TRY IT: The line holding "## 13. Cache and Load balancing" is the last one to output; start at the first line of the data, keep every line in between exactly, and leave out pictures.

DATA RECORDS:
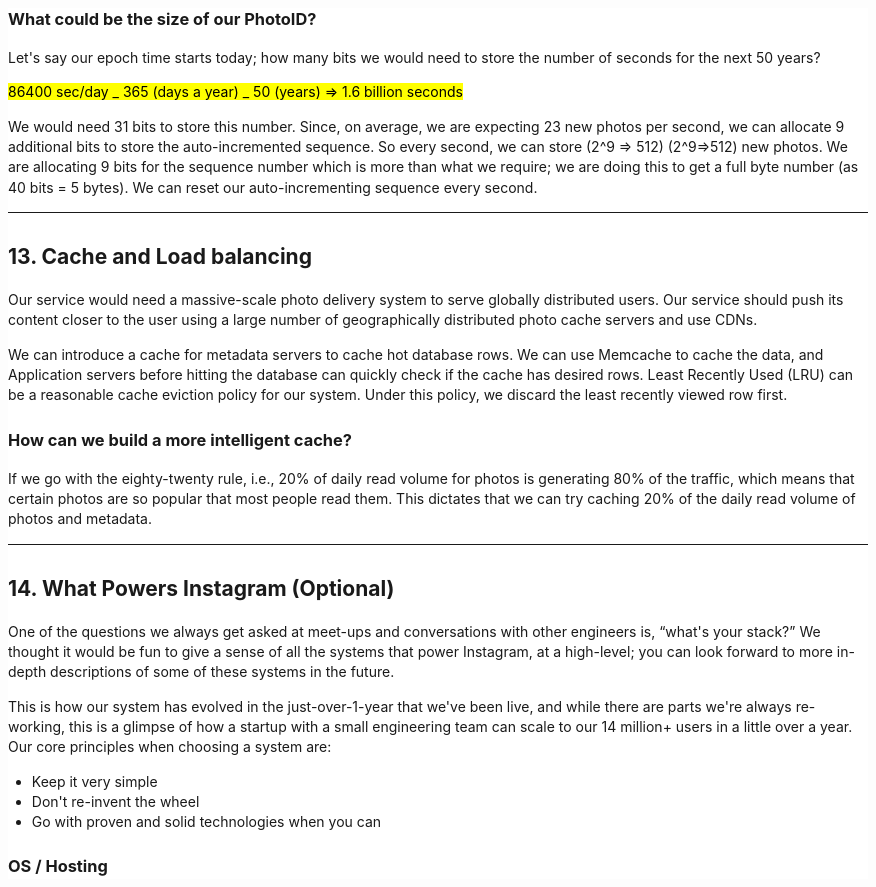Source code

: ### What could be the size of our PhotoID?

Let's say our epoch time starts today; how many bits we would need to store the number of seconds for the next 50 years?

<mark>86400 sec/day _ 365 (days a year) _ 50 (years) => 1.6 billion seconds</mark>

We would need 31 bits to store this number. Since, on average, we are expecting 23 new photos per second, we can allocate 9 additional bits to store the auto-incremented sequence. So every second, we can store (2^9 => 512)
(2^9=>512) new photos. We are allocating 9 bits for the sequence number which is more than what we require; we are doing this to get a full byte number (as 40 bits = 5 bytes). We can reset our auto-incrementing sequence every second.

<hr/>

## 13. Cache and Load balancing

Our service would need a massive-scale photo delivery system to serve globally distributed users. Our service should push its content closer to the user using a large number of geographically distributed photo cache servers and use CDNs.

We can introduce a cache for metadata servers to cache hot database rows. We can use Memcache to cache the data, and Application servers before hitting the database can quickly check if the cache has desired rows. Least Recently Used (LRU) can be a reasonable cache eviction policy for our system. Under this policy, we discard the least recently viewed row first.

### How can we build a more intelligent cache?

If we go with the eighty-twenty rule, i.e., 20% of daily read volume for photos is generating 80% of the traffic, which means that certain photos are so popular that most people read them. This dictates that we can try caching 20% of the daily read volume of photos and metadata.

<hr/>

## 14. What Powers Instagram (Optional)

One of the questions we always get asked at meet-ups and conversations with other engineers is, “what's your stack?” We thought it would be fun to give a sense of all the systems that power Instagram, at a high-level; you can look forward to more in-depth descriptions of some of these systems in the future. 

This is how our system has evolved in the just-over-1-year that we've been live, and while there are parts we're always re-working, this is a glimpse of how a startup with a small engineering team can scale to our 14 million+ users in a little over a year. Our core principles when choosing a system are:

-   Keep it very simple
-   Don't re-invent the wheel
-   Go with proven and solid technologies when you can

<div class="section-container pl0 pr0">
<div class="section-item pl0">

### OS / Hosting

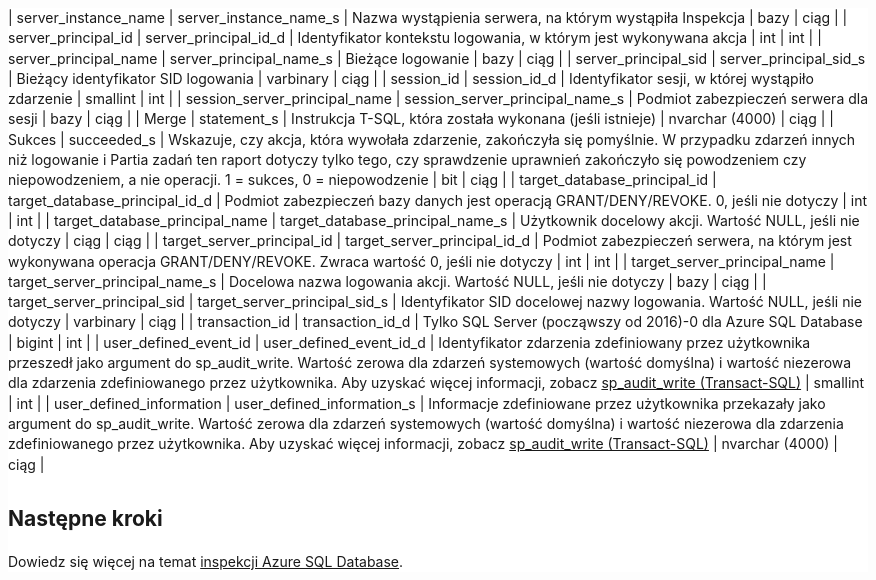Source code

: | server_instance_name | server_instance_name_s | Nazwa wystąpienia serwera, na którym wystąpiła Inspekcja | bazy | ciąg |
| server_principal_id | server_principal_id_d | Identyfikator kontekstu logowania, w którym jest wykonywana akcja | int | int |
| server_principal_name | server_principal_name_s | Bieżące logowanie | bazy | ciąg |
| server_principal_sid | server_principal_sid_s | Bieżący identyfikator SID logowania | varbinary | ciąg |
| session_id | session_id_d | Identyfikator sesji, w której wystąpiło zdarzenie | smallint | int |
| session_server_principal_name | session_server_principal_name_s | Podmiot zabezpieczeń serwera dla sesji | bazy | ciąg |
| Merge | statement_s | Instrukcja T-SQL, która została wykonana (jeśli istnieje) | nvarchar (4000) | ciąg |
| Sukces | succeeded_s | Wskazuje, czy akcja, która wywołała zdarzenie, zakończyła się pomyślnie. W przypadku zdarzeń innych niż logowanie i Partia zadań ten raport dotyczy tylko tego, czy sprawdzenie uprawnień zakończyło się powodzeniem czy niepowodzeniem, a nie operacji. 1 = sukces, 0 = niepowodzenie | bit | ciąg |
| target_database_principal_id | target_database_principal_id_d | Podmiot zabezpieczeń bazy danych jest operacją GRANT/DENY/REVOKE. 0, jeśli nie dotyczy | int | int |
| target_database_principal_name | target_database_principal_name_s | Użytkownik docelowy akcji. Wartość NULL, jeśli nie dotyczy | ciąg | ciąg |
| target_server_principal_id | target_server_principal_id_d | Podmiot zabezpieczeń serwera, na którym jest wykonywana operacja GRANT/DENY/REVOKE. Zwraca wartość 0, jeśli nie dotyczy | int | int |
| target_server_principal_name | target_server_principal_name_s | Docelowa nazwa logowania akcji. Wartość NULL, jeśli nie dotyczy | bazy | ciąg |
| target_server_principal_sid | target_server_principal_sid_s | Identyfikator SID docelowej nazwy logowania. Wartość NULL, jeśli nie dotyczy | varbinary | ciąg |
| transaction_id | transaction_id_d | Tylko SQL Server (począwszy od 2016)-0 dla Azure SQL Database | bigint | int |
| user_defined_event_id | user_defined_event_id_d | Identyfikator zdarzenia zdefiniowany przez użytkownika przeszedł jako argument do sp_audit_write. Wartość zerowa dla zdarzeń systemowych (wartość domyślna) i wartość niezerowa dla zdarzenia zdefiniowanego przez użytkownika. Aby uzyskać więcej informacji, zobacz [sp_audit_write (Transact-SQL)](https://docs.microsoft.com/sql/relational-databases/system-stored-procedures/sp-audit-write-transact-sql) | smallint | int |
| user_defined_information | user_defined_information_s | Informacje zdefiniowane przez użytkownika przekazały jako argument do sp_audit_write. Wartość zerowa dla zdarzeń systemowych (wartość domyślna) i wartość niezerowa dla zdarzenia zdefiniowanego przez użytkownika. Aby uzyskać więcej informacji, zobacz [sp_audit_write (Transact-SQL)](https://docs.microsoft.com/sql/relational-databases/system-stored-procedures/sp-audit-write-transact-sql) | nvarchar (4000) | ciąg |

## <a name="next-steps"></a>Następne kroki

Dowiedz się więcej na temat [inspekcji Azure SQL Database](auditing-overview.md).
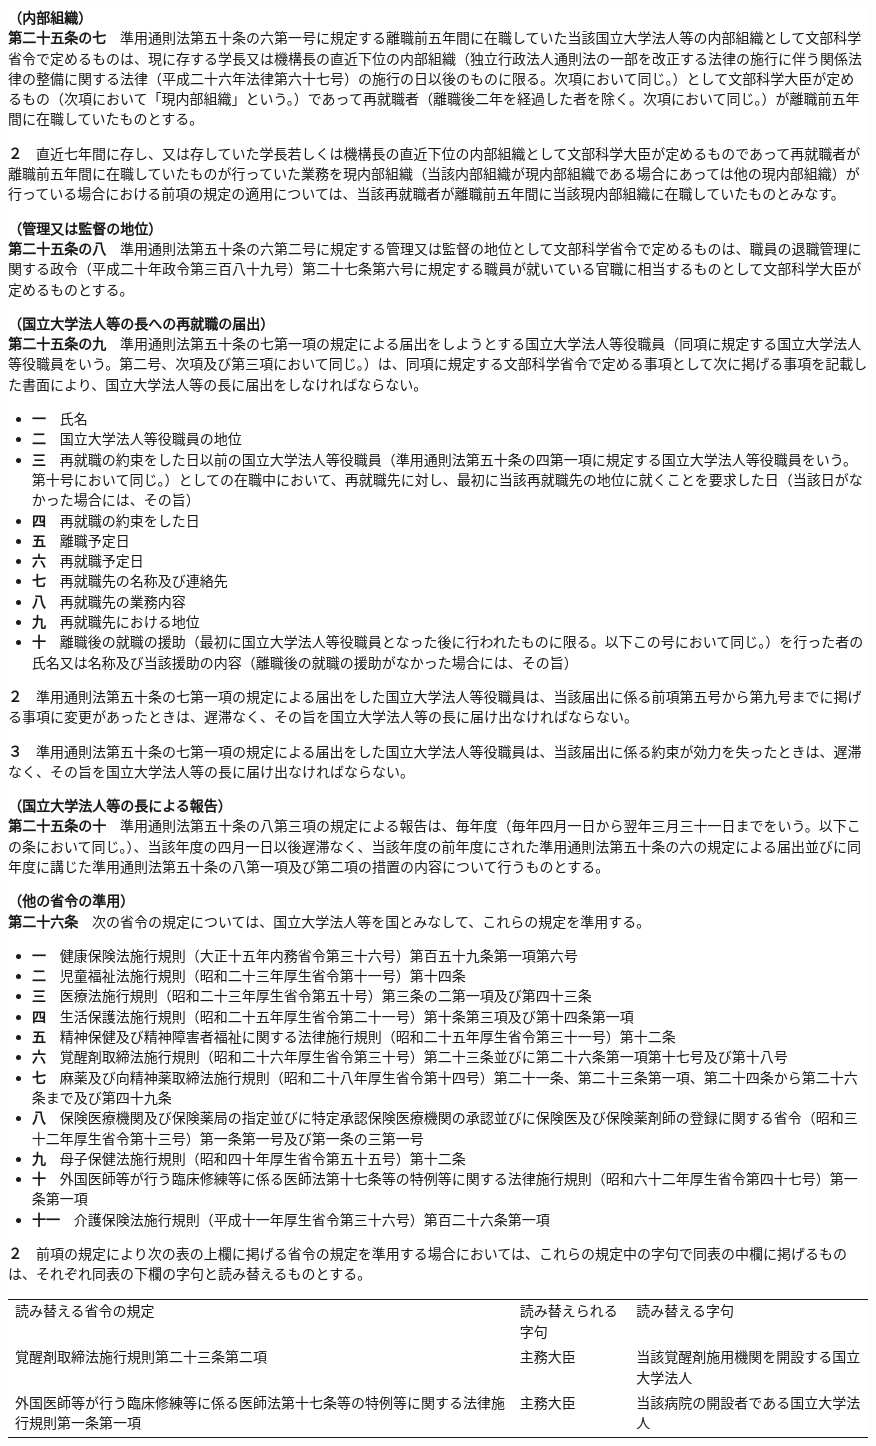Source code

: **（内部組織）**  
**第二十五条の七**　準用通則法第五十条の六第一号に規定する離職前五年間に在職していた当該国立大学法人等の内部組織として文部科学省令で定めるものは、現に存する学長又は機構長の直近下位の内部組織（独立行政法人通則法の一部を改正する法律の施行に伴う関係法律の整備に関する法律（平成二十六年法律第六十七号）の施行の日以後のものに限る。次項において同じ。）として文部科学大臣が定めるもの（次項において「現内部組織」という。）であって再就職者（離職後二年を経過した者を除く。次項において同じ。）が離職前五年間に在職していたものとする。  
  
**２**　直近七年間に存し、又は存していた学長若しくは機構長の直近下位の内部組織として文部科学大臣が定めるものであって再就職者が離職前五年間に在職していたものが行っていた業務を現内部組織（当該内部組織が現内部組織である場合にあっては他の現内部組織）が行っている場合における前項の規定の適用については、当該再就職者が離職前五年間に当該現内部組織に在職していたものとみなす。  
  
**（管理又は監督の地位）**  
**第二十五条の八**　準用通則法第五十条の六第二号に規定する管理又は監督の地位として文部科学省令で定めるものは、職員の退職管理に関する政令（平成二十年政令第三百八十九号）第二十七条第六号に規定する職員が就いている官職に相当するものとして文部科学大臣が定めるものとする。  
  
**（国立大学法人等の長への再就職の届出）**  
**第二十五条の九**　準用通則法第五十条の七第一項の規定による届出をしようとする国立大学法人等役職員（同項に規定する国立大学法人等役職員をいう。第二号、次項及び第三項において同じ。）は、同項に規定する文部科学省令で定める事項として次に掲げる事項を記載した書面により、国立大学法人等の長に届出をしなければならない。  
* **一**　氏名  
* **二**　国立大学法人等役職員の地位  
* **三**　再就職の約束をした日以前の国立大学法人等役職員（準用通則法第五十条の四第一項に規定する国立大学法人等役職員をいう。第十号において同じ。）としての在職中において、再就職先に対し、最初に当該再就職先の地位に就くことを要求した日（当該日がなかった場合には、その旨）  
* **四**　再就職の約束をした日  
* **五**　離職予定日  
* **六**　再就職予定日  
* **七**　再就職先の名称及び連絡先  
* **八**　再就職先の業務内容  
* **九**　再就職先における地位  
* **十**　離職後の就職の援助（最初に国立大学法人等役職員となった後に行われたものに限る。以下この号において同じ。）を行った者の氏名又は名称及び当該援助の内容（離職後の就職の援助がなかった場合には、その旨）  
  
**２**　準用通則法第五十条の七第一項の規定による届出をした国立大学法人等役職員は、当該届出に係る前項第五号から第九号までに掲げる事項に変更があったときは、遅滞なく、その旨を国立大学法人等の長に届け出なければならない。  
  
**３**　準用通則法第五十条の七第一項の規定による届出をした国立大学法人等役職員は、当該届出に係る約束が効力を失ったときは、遅滞なく、その旨を国立大学法人等の長に届け出なければならない。  
  
**（国立大学法人等の長による報告）**  
**第二十五条の十**　準用通則法第五十条の八第三項の規定による報告は、毎年度（毎年四月一日から翌年三月三十一日までをいう。以下この条において同じ。）、当該年度の四月一日以後遅滞なく、当該年度の前年度にされた準用通則法第五十条の六の規定による届出並びに同年度に講じた準用通則法第五十条の八第一項及び第二項の措置の内容について行うものとする。  
  
**（他の省令の準用）**  
**第二十六条**　次の省令の規定については、国立大学法人等を国とみなして、これらの規定を準用する。  
* **一**　健康保険法施行規則（大正十五年内務省令第三十六号）第百五十九条第一項第六号  
* **二**　児童福祉法施行規則（昭和二十三年厚生省令第十一号）第十四条  
* **三**　医療法施行規則（昭和二十三年厚生省令第五十号）第三条の二第一項及び第四十三条  
* **四**　生活保護法施行規則（昭和二十五年厚生省令第二十一号）第十条第三項及び第十四条第一項  
* **五**　精神保健及び精神障害者福祉に関する法律施行規則（昭和二十五年厚生省令第三十一号）第十二条  
* **六**　覚醒剤取締法施行規則（昭和二十六年厚生省令第三十号）第二十三条並びに第二十六条第一項第十七号及び第十八号  
* **七**　麻薬及び向精神薬取締法施行規則（昭和二十八年厚生省令第十四号）第二十一条、第二十三条第一項、第二十四条から第二十六条まで及び第四十九条  
* **八**　保険医療機関及び保険薬局の指定並びに特定承認保険医療機関の承認並びに保険医及び保険薬剤師の登録に関する省令（昭和三十二年厚生省令第十三号）第一条第一号及び第一条の三第一号  
* **九**　母子保健法施行規則（昭和四十年厚生省令第五十五号）第十二条  
* **十**　外国医師等が行う臨床修練等に係る医師法第十七条等の特例等に関する法律施行規則（昭和六十二年厚生省令第四十七号）第一条第一項  
* **十一**　介護保険法施行規則（平成十一年厚生省令第三十六号）第百二十六条第一項  
  
**２**　前項の規定により次の表の上欄に掲げる省令の規定を準用する場合においては、これらの規定中の字句で同表の中欄に掲げるものは、それぞれ同表の下欄の字句と読み替えるものとする。  

||||  
| --- | --- | --- |  
|読み替える省令の規定|読み替えられる字句|読み替える字句|  
|覚醒剤取締法施行規則第二十三条第二項|主務大臣|当該覚醒剤施用機関を開設する国立大学法人|  
|外国医師等が行う臨床修練等に係る医師法第十七条等の特例等に関する法律施行規則第一条第一項|主務大臣|当該病院の開設者である国立大学法人|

EXPECTED OUTPUT:
Source code

: ### What could be the size of our PhotoID?

Let's say our epoch time starts today; how many bits we would need to store the number of seconds for the next 50 years?

<mark>86400 sec/day _ 365 (days a year) _ 50 (years) => 1.6 billion seconds</mark>

We would need 31 bits to store this number. Since, on average, we are expecting 23 new photos per second, we can allocate 9 additional bits to store the auto-incremented sequence. So every second, we can store (2^9 => 512)
(2^9=>512) new photos. We are allocating 9 bits for the sequence number which is more than what we require; we are doing this to get a full byte number (as 40 bits = 5 bytes). We can reset our auto-incrementing sequence every second.

<hr/>

## 13. Cache and Load balancing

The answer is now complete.